Review Summary: Unstable, just like everyone else.
It’s been theorized that style trends recycle every twenty to twenty-five years. Like fashion, music trends appear to rotate similarly because nu-metal has retuned with a vengeance some twenty years since the melding of hip hop and metal elements first hit airwaves. Some recent releases, such as Tallah’s theatrical
Matriphagy, My Ticket Home’s moody
Unreal, or Vein’s cerebral
Errorzone have utilized the genre to accentuate their music and freshen the style with a more modern spin. Regrettably, other bands have hopped on the nu-metal revival wave intent on plagiarizing the style for quick gain without adding anything of value to the genre. Enter Tetrarch and their painfully generic sophomore album,
Unstable.
Nearly every song on offer has the typical genre tropes of eerie leads over down-tuned power chords, infuriated screamed vocals on verses and bridges, tortured singing a-la the late Chester Bennington of Linkin Park on choruses, and utterly cliché lyrics revolving around self-loathing, being oppressed, or being misunderstood. One glance at the track titles: “I’m Not Right”, “You Never Listen”, “Sick of You”, and “Stitch Me Up” is enough to process what listeners are in store for – largely derivative, formulaic songwriting soaked in melodramatic, yet unconvincing whining.
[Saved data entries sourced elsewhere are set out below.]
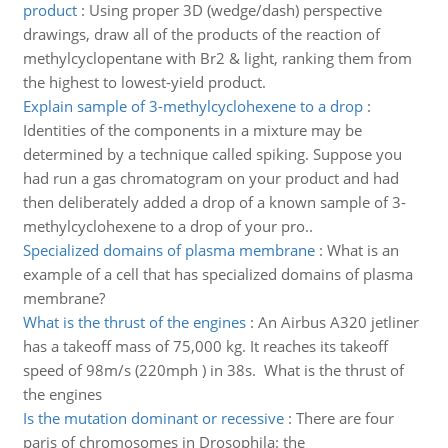
product
:
Using proper 3D (wedge/dash) perspective
drawings, draw all of the products of the reaction of
methylcyclopentane with Br2 & light, ranking them from
the highest to lowest-yield product.
Explain sample of 3-methylcyclohexene to a drop
:
Identities of the components in a mixture may be
determined by a technique called spiking. Suppose you
had run a gas chromatogram on your product and had
then deliberately added a drop of a known sample of 3-
methylcyclohexene to a drop of your pro..
Specialized domains of plasma membrane
:
What is an
example of a cell that has specialized domains of plasma
membrane?
What is the thrust of the engines
:
An Airbus A320 jetliner
has a takeoff mass of 75,000 kg. It reaches its takeoff
speed of 98m/s (220mph ) in 38s. What is the thrust of
the engines
Is the mutation dominant or recessive
:
There are four
paris of chromosomes in Drosophila: the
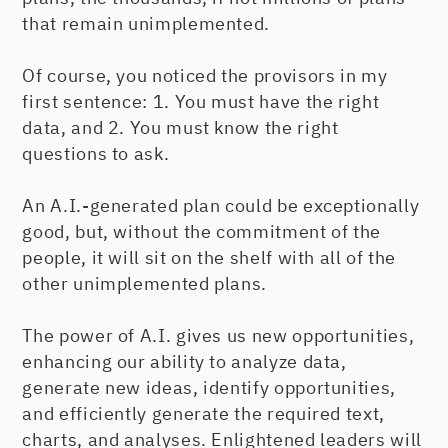
that remain unimplemented.
Of course, you noticed the provisors in my
first sentence: 1. You must have the right
data, and 2. You must know the right
questions to ask.
An A.I.-generated plan could be exceptionally
good, but, without the commitment of the
people, it will sit on the shelf with all of the
other unimplemented plans.
The power of A.I. gives us new opportunities,
enhancing our ability to analyze data,
generate new ideas, identify opportunities,
and efficiently generate the required text,
charts, and analyses. Enlightened leaders will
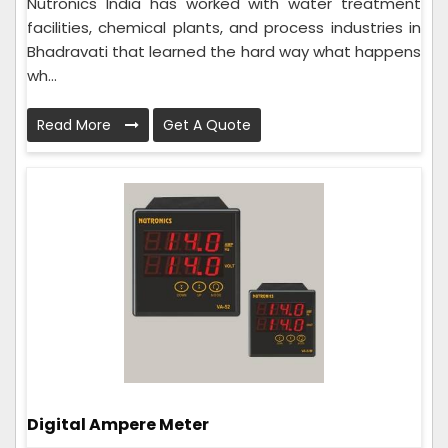
Nutronics India has worked with water treatment
facilities, chemical plants, and process industries in
Bhadravati that learned the hard way what happens
wh...
Read More
Get A Quote
Digital Ampere Meter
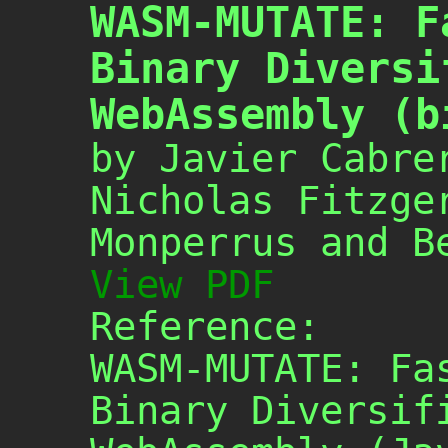
WASM-MUTATE: F
Binary Diversi
WebAssembly (b
by Javier Cabre
Nicholas Fitzge
Monperrus and B
View PDF
Reference:
WASM-MUTATE: Fa
Binary Diversif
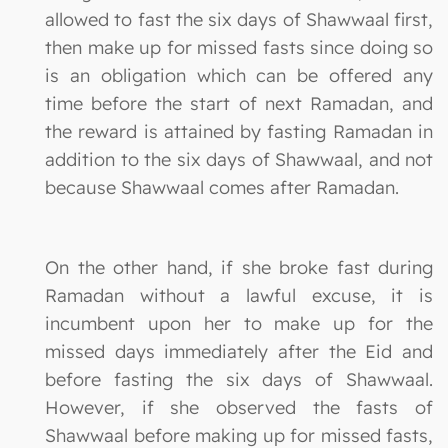
allowed to fast the six days of Shawwaal first,
then make up for missed fasts since doing so
is an obligation which can be offered any
time before the start of next Ramadan, and
the reward is attained by fasting Ramadan in
addition to the six days of Shawwaal, and not
because Shawwaal comes after Ramadan.
On the other hand, if she broke fast during
Ramadan without a lawful excuse, it is
incumbent upon her to make up for the
missed days immediately after the Eid and
before fasting the six days of Shawwaal.
However, if she observed the fasts of
Shawwaal before making up for missed fasts,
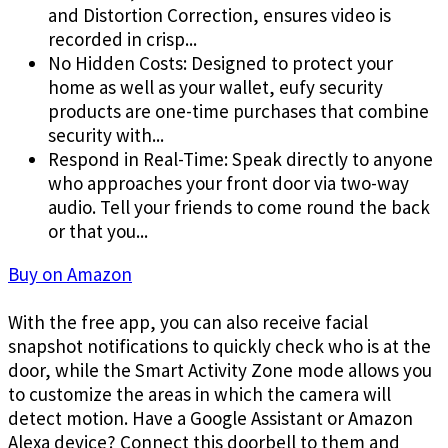
and Distortion Correction, ensures video is
recorded in crisp...
No Hidden Costs: Designed to protect your
home as well as your wallet, eufy security
products are one-time purchases that combine
security with...
Respond in Real-Time: Speak directly to anyone
who approaches your front door via two-way
audio. Tell your friends to come round the back
or that you...
Buy on Amazon
With the free app, you can also receive facial
snapshot notifications to quickly check who is at the
door, while the Smart Activity Zone mode allows you
to customize the areas in which the camera will
detect motion. Have a Google Assistant or Amazon
Alexa device? Connect this doorbell to them and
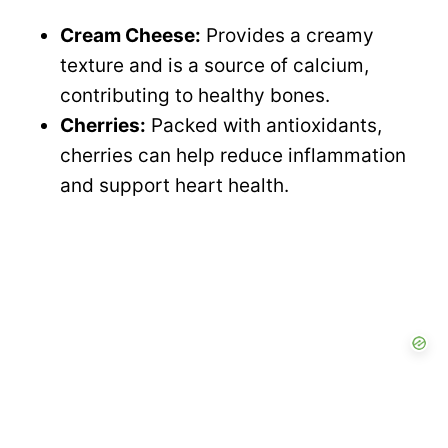
Cream Cheese:
Provides a creamy
texture and is a source of calcium,
contributing to healthy bones.
Cherries:
Packed with antioxidants,
cherries can help reduce inflammation
and support heart health.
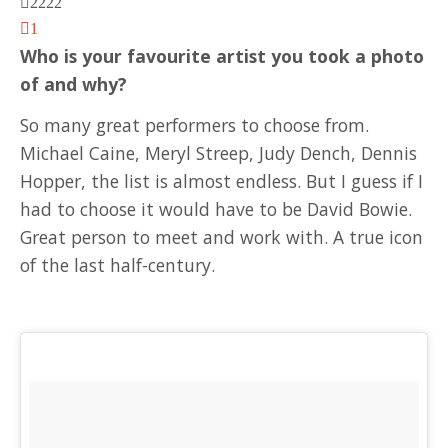
2222
1
Who is your favourite artist you took a photo
of and why?
So many great performers to choose from.
Michael Caine, Meryl Streep, Judy Dench, Dennis
Hopper, the list is almost endless. But I guess if I
had to choose it would have to be David Bowie.
Great person to meet and work with. A true icon
of the last half-century.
For example, leadoff song "I'm Not Right" opens with the lyrics, "
Looking in the mirror and I hate myself" and the words just come across as cringeworthy and hollow. At least when Corey Taylor was shredding his throat in “Skin Ticket” or Jonathan Davis was having a mental breakdown on “Daddy” those performances felt uncomfortably genuine. Here, any emotion shown on
Unstable comes across as calculated and superficial with the motivation being because that’s just what bands
do playing this style of music.
Despite a vast majority of rehashed, unoriginal songs,
Unstable avoids being considered a total failure. “Negative Noise”, “Addicted”, and “Take a Look Inside” hint to the potential Tetrarch have to craft a promising future for themselves. “Negative Noise” raises the aggression to a higher level, abandoning those repetitious eerie guitar leads after the first fifteen seconds for raging riffs and driving double bass, doing their darndest to worship
Iowa-era Slipknot and
Self-Destructive Pattern-era Spineshank. Bouncy vocal rhythms on the verses of “Addicted” call back to David Draiman’s staccato delivery on the verses of hit single, “Prayer” off Disturbed’s
Believe and pave the foundation for “Addicted” to be deemed the catchiest and most successful song penned for mainstream radio on the entire album. Finally, “Take a Look Inside” opens sounding nearly like Gojira with pick scrapes, blistering double bass and bursts of chugging. Undoubtedly the heaviest song on the album, “Take a Look Inside” uses a soaring, melodic chorus to alternate with pummeling verses before the entire song plunges into an unexpected and impressive extended breakdown before bowing out. Both “Negative Noise” and “Take a Look Inside” hint at how exciting the band could be If they embraced an outright heavier approach instead of wearing that damned Sirius FM Octane leash which limits nearly the entire album.
As nu-metal is poised to saturate mainstream radio again, it’s difficult to find anything of value on
Unstable that Tetrarch can bring to the airwaves. Established genre elders such as Korn, Slipknot, and Disturbed have shown no interest in slowing down and younger, more promising outfits such as Tallah, My Ticket Home, and Vein have all brought a fresh perspective to the style instead of outright plagiarizing. At best, Tetrarch have shown a few glimpses of their potential which is better suited on the heavier end of the genre. At worst, Tetrarch will suffer an early blow to their career as
Unstable is a mess of unoriginal songwriting and unconvincing histrionics more concerned with scoring radio play than building authenticity with listeners.